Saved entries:
--*--
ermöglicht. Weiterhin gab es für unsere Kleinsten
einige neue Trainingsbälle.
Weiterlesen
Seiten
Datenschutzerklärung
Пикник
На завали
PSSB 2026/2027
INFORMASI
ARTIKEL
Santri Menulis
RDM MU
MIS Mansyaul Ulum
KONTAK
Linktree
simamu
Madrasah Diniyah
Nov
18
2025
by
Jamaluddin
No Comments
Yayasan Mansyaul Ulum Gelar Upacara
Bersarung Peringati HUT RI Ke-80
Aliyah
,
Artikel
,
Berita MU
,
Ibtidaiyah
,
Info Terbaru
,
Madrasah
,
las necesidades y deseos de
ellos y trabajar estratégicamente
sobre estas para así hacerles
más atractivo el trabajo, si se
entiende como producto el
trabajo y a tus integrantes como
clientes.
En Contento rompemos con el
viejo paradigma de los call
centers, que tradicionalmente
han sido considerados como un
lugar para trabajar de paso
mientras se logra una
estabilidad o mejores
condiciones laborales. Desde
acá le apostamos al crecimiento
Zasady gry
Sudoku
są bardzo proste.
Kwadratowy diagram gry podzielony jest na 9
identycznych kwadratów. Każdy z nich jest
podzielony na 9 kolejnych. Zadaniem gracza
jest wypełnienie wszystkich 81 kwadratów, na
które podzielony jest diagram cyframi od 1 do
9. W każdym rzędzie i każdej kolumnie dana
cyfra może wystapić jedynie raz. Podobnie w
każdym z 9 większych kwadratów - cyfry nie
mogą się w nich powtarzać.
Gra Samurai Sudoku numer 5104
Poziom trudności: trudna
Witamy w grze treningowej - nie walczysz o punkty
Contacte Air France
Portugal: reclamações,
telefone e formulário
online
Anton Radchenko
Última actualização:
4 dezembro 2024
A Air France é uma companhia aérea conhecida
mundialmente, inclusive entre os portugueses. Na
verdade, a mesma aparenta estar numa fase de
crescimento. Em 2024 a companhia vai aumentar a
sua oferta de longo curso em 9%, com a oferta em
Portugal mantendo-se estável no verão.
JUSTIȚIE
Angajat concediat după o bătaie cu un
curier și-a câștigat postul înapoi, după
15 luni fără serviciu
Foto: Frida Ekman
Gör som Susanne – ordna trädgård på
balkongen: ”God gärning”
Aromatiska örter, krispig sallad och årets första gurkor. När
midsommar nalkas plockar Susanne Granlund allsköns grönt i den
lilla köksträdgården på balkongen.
--*--
- [Prompt] Restate the records from above exactly as they read.

- [Result]
ermöglicht. Weiterhin gab es für unsere Kleinsten
einige neue Trainingsbälle.
Weiterlesen
Seiten
Datenschutzerklärung
Пикник
На завали
PSSB 2026/2027
INFORMASI
ARTIKEL
Santri Menulis
RDM MU
MIS Mansyaul Ulum
KONTAK
Linktree
simamu
Madrasah Diniyah
Nov
18
2025
by
Jamaluddin
No Comments
Yayasan Mansyaul Ulum Gelar Upacara
Bersarung Peringati HUT RI Ke-80
Aliyah
,
Artikel
,
Berita MU
,
Ibtidaiyah
,
Info Terbaru
,
Madrasah
,
las necesidades y deseos de
ellos y trabajar estratégicamente
sobre estas para así hacerles
más atractivo el trabajo, si se
entiende como producto el
trabajo y a tus integrantes como
clientes.
En Contento rompemos con el
viejo paradigma de los call
centers, que tradicionalmente
han sido considerados como un
lugar para trabajar de paso
mientras se logra una
estabilidad o mejores
condiciones laborales. Desde
acá le apostamos al crecimiento
Zasady gry
Sudoku
są bardzo proste.
Kwadratowy diagram gry podzielony jest na 9
identycznych kwadratów. Każdy z nich jest
podzielony na 9 kolejnych. Zadaniem gracza
jest wypełnienie wszystkich 81 kwadratów, na
które podzielony jest diagram cyframi od 1 do
9. W każdym rzędzie i każdej kolumnie dana
cyfra może wystapić jedynie raz. Podobnie w
każdym z 9 większych kwadratów - cyfry nie
mogą się w nich powtarzać.
Gra Samurai Sudoku numer 5104
Poziom trudności: trudna
Witamy w grze treningowej - nie walczysz o punkty
Contacte Air France
Portugal: reclamações,
telefone e formulário
online
Anton Radchenko
Última actualização:
4 dezembro 2024
A Air France é uma companhia aérea conhecida
mundialmente, inclusive entre os portugueses. Na
verdade, a mesma aparenta estar numa fase de
crescimento. Em 2024 a companhia vai aumentar a
sua oferta de longo curso em 9%, com a oferta em
Portugal mantendo-se estável no verão.
JUSTIȚIE
Angajat concediat după o bătaie cu un
curier și-a câștigat postul înapoi, după
15 luni fără serviciu
Foto: Frida Ekman
Gör som Susanne – ordna trädgård på
balkongen: ”God gärning”
Aromatiska örter, krispig sallad och årets första gurkor. När
midsommar nalkas plockar Susanne Granlund allsköns grönt i den
lilla köksträdgården på balkongen.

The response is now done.